So but most importantly with US Props and MEC if u have no auto Prop Pic control: when at level flight up to say 5 degrees or in ANY dive use this as guide for pic control;
as long as US plane in dive and if I’m below or near 300kph I’ll drop prop pitch to 60’s then raise to 90 once at 400kph, then lower again if I have time…seems to be fastest way to get American planes to get those big motors to spin those big as props when near speeds below 300kph…again though when accelerating not in any short of CLIMB
In general, the benefits of MEC in RB aren’t always obvious but taking the bf 109 F-4 as an example, the MEC settings look like they have no meaningful impact… until you start using WEP. Instead of the Auto engine management closing your radiator completely heat spiking your engine into red flashing and then slamming open to 100% the second you disengage WEP. The MEC option controls the heat giving you a much longer continuous WEP and when you release it it doesn’t jump to 100% radiator creating an airbrake. You can use this to stay in the yellow for about 10 minutes, orange = 3 minutes and red = 1 minute. When the engine starts to lower the overheat threshold, simply get the engine white for about 60-90 seconds (3 minutes for more extreme over heating) and it will undo lowering of the overheat threshold.
It really depends on what your looking for MEC to do for you. Simplifying MEC is always preferred vs. overwhelming yourself with too many options. By simply controlling your radiators, even with a fixed value, is usually always better than Auto engine control.
I’m currently updating this guide but its pretty accurate still. I’m about half way through revising the American tree. Some things I’ve found so far is they have fixed overheating issues with some planes like the P-51 and the broken radiator on the P39N-0 but they left it broken on the p-39Q-5 when they are identical radiators. Also, the P63s have been “fiddled” with for whatever undisclosed reason since the last test flight i did with them. Ill update the guide by nation over the next month or so.

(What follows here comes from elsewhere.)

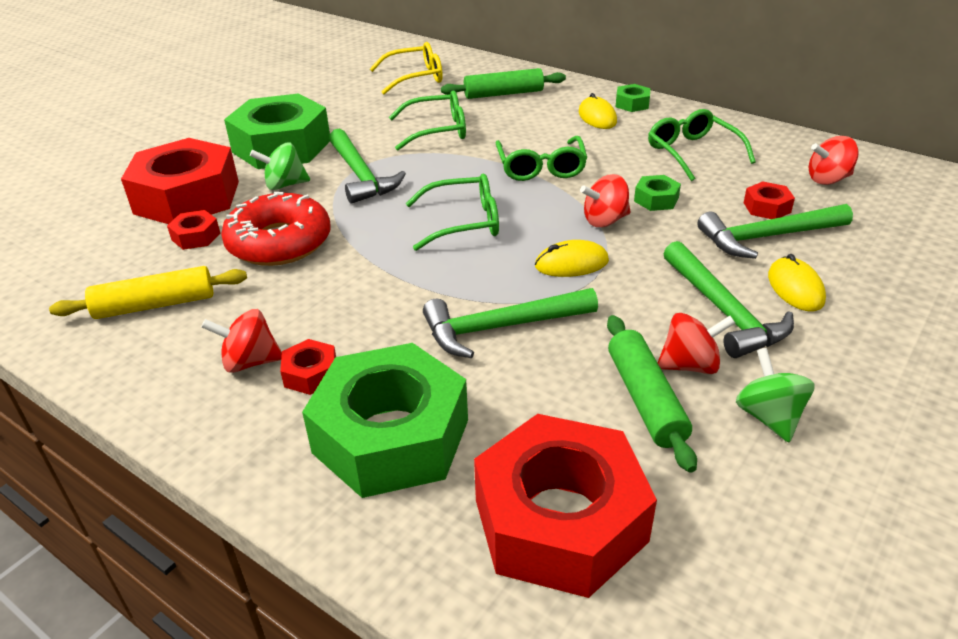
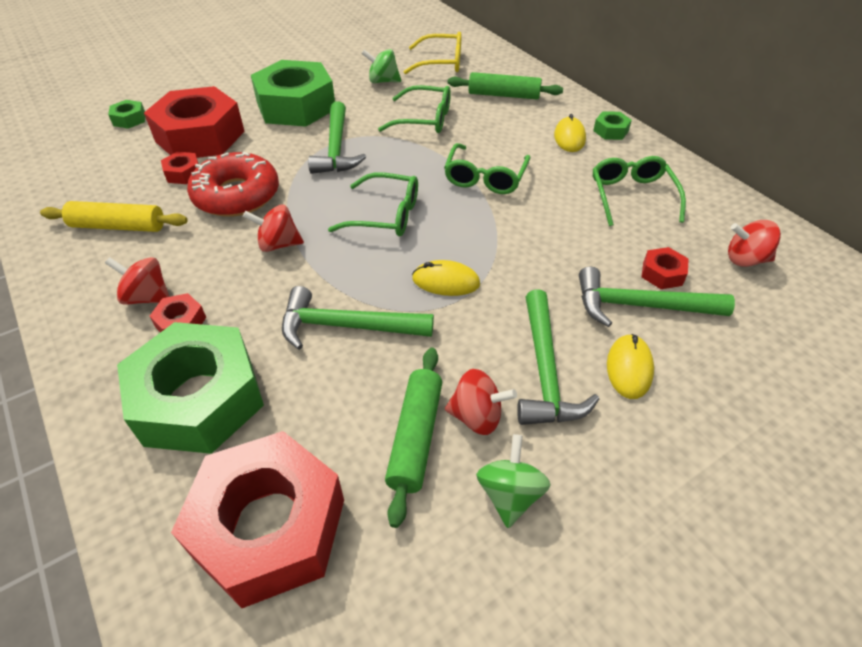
camera: 20 degrees right, 10 degrees up
green spinning top [250,142,310,190] -> green spinning top moved to [361,49,401,83]
red spinning top [580,174,630,227] -> red spinning top moved to [243,205,304,252]
green nut [634,175,681,211] -> green nut moved to [108,100,145,129]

To be fair, some one at gaijin has been fixing some of the flight models from what I’m seeing. There is still a lot that needs adjusting but it’s a good start.
The arbitrary reduction of engine heat threshold when just operating at any capacity is very frustrating. The p47s suffer an arbitrary 10 deg C over 15 min no matter what. So at 15 min into the game your radiator limit gradually goes from 255 to 245 deg C no matter what you do.
Fixing the above and the incorrect setting for the radiators would be great.